Tuesday, March 27, 2012

Ingredients of a Good Catalyst for Movements #1: A Simple Process

A Good Catalyst is Simple.

Simple things reproduce. Complex ones break down and do not get passed on. You simply cannot have something pass on from one person to another and then another and so on if it is complicated. The more complicated an idea is the more people will feel like they are incapable of mastering it and will therefore not be empowered to tell it to others for fear of getting it wrong. There is a reason so many old Beetles are still driving around town 40 or 50 years after leaving the assembly line...they are simple so they do not break down and are easily repaired. In fact you may pay the same for one today that your grandfather paid off the show room floor. They have no power steering, power windows...power; but they keep on going.

In the book Made to Stick: Why Some Ideas Survive and Others Die by Chip and Dan Heath, they also start with this most fundamental characteristic. Simplicity is not just about being able to pass something on. There is more to it than that. There is something very powerful about the editing process that creates a simple and yet potent thing. It is not just about what is excluded, but about what you deem so significant that it is included, that makes an idea potently simple. The Heath brothers say, “To strip an idea down to its core, we must be masters of exclusion. We must relentlessly prioritize. Saying something short is not the mission—sound bites are not the ideal. Proverbs are the ideal. We must create ideas that are both simple and profound.” [p. 16] This process of relentlessly prioritizing solidifies something so important that it cannot be ignored. Seth Godin also articulates this in Tribes when he says, “The art of leadership is understanding what you can’t compromise on.” [p. 79] Antoine de Saint Exupery, best known as the author of The Little Prince, once said: “Perfection is achieved, not when there is nothing more to add, but when there is nothing left to take away.”

Sanity is knowing what to fight for. Insanity is fighting for everything. Cowardice is not fighting for anything. Some things are worth fighting for. Some things are worth even losing a fight over. Some things are worth dying for. I’m convinced that you are ready to lead when you are able to know the things that are worth dying for, and the things not worth fighting over. You will find that after you have lived enough to know these things that your message will be received by more people—your authority increases as you realize that this is what you know to be true and all else is secondary.

I recently had breakfast with a leader in our movement that was frustrated that others were less capable of casting the vision for the city-reaching ministry he started. He did not have a problem recruiting people to the vision, in fact he could do that too well (in my opinion). But others could not internalize the vision and pass it on to their friends as if it were their own. I asked him what it was that kept him from associating with a given church or ministry. What are you willing to risk offense for? What are you willing to be hated for? When you ask these questions you are chipping off excess marble to reveal the masterpiece that lies within the hard rock. When you get down to the rock bottom of you can state things with a bold clarity that others will not only understand, but relate to and be able in turn to verbalize themselves.

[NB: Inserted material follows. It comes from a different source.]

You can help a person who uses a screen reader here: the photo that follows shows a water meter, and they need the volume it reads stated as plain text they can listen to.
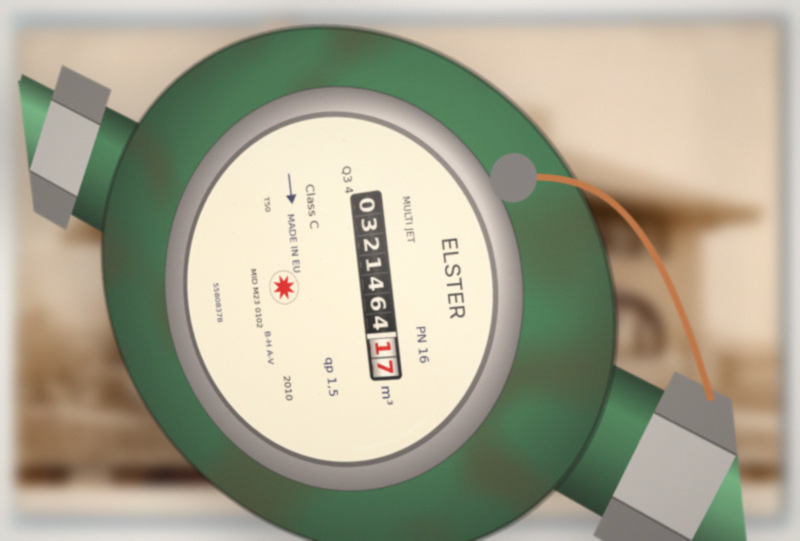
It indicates 321464.17 m³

Coming up with a vision is easy. Releasing a movement is more of a challenge. A vision does not sell itself and become a movement unless it is something people can buy into and then sell as well. If you cast your vision you may get followers and draw a crowd to your work. But a movement is much more. In a movement it is not your vision; it is a vision all want to spread, because they have come to own it themselves—it is as much theirs as it is yours.

To get there you can’t just add more attractive things to the vision, in fact, quite the opposite—you have to cut out attractive things. When you can cut everything out but the most important core you have something simple and profound at the same time. Package this idea in something so simple anyone can do it in a memorable way and you have a catalyst of a movement. It’s that easy, and that hard. It’s easy to describe this, but hard to pull off. Most of us need to learn the hard lessons of valuing the editing process more than we value our own ideas. We have a vested interest in the components that are less valuable. We tend to want to slide some of our own cherished things in the mix and then the whole idea gets more complex, less powerful and does not spread. So the scrutinizing process also involves objectivity that is often at your own expense. That’s what makes it hard.

Jesus is the King and He is the one who has given us the message of our movement. And it is remarkably simple, so simple a toddler can understand it and buy in. The Gospel is profound enough that theologians spend their lives trying to work it all out. Nevertheless, it is simple.

1 comment:

Timothy said...

Saw this in an article Titled "The Spiritual Side of Steve Jobs".

“Restraint, at least in gadget design and interior decorating, was a primary principle for Jobs. Shortly after his return to Apple, he shuttered several divisions and turned his attention to a few key initiatives. Even today, Apple’s product lines and revenue are zeroed in on just a few industries in which the company can dominate.

“That’s been one of my mantras: focus and simplicity,” Jobs told Businessweek in 1998. “Simple can be harder than complex: You have to work hard to get your thinking clean to make it simple. But it’s worth it in the end because once you get there, you can move mountains.”

He elaborated in the interview with the publication six years later: “It comes from saying no to 1,000 things to make sure we don’t get on the wrong track or try to do too much. We’re always thinking about new markets we could enter, but it’s only by saying no that you can concentrate on the things that are really important.”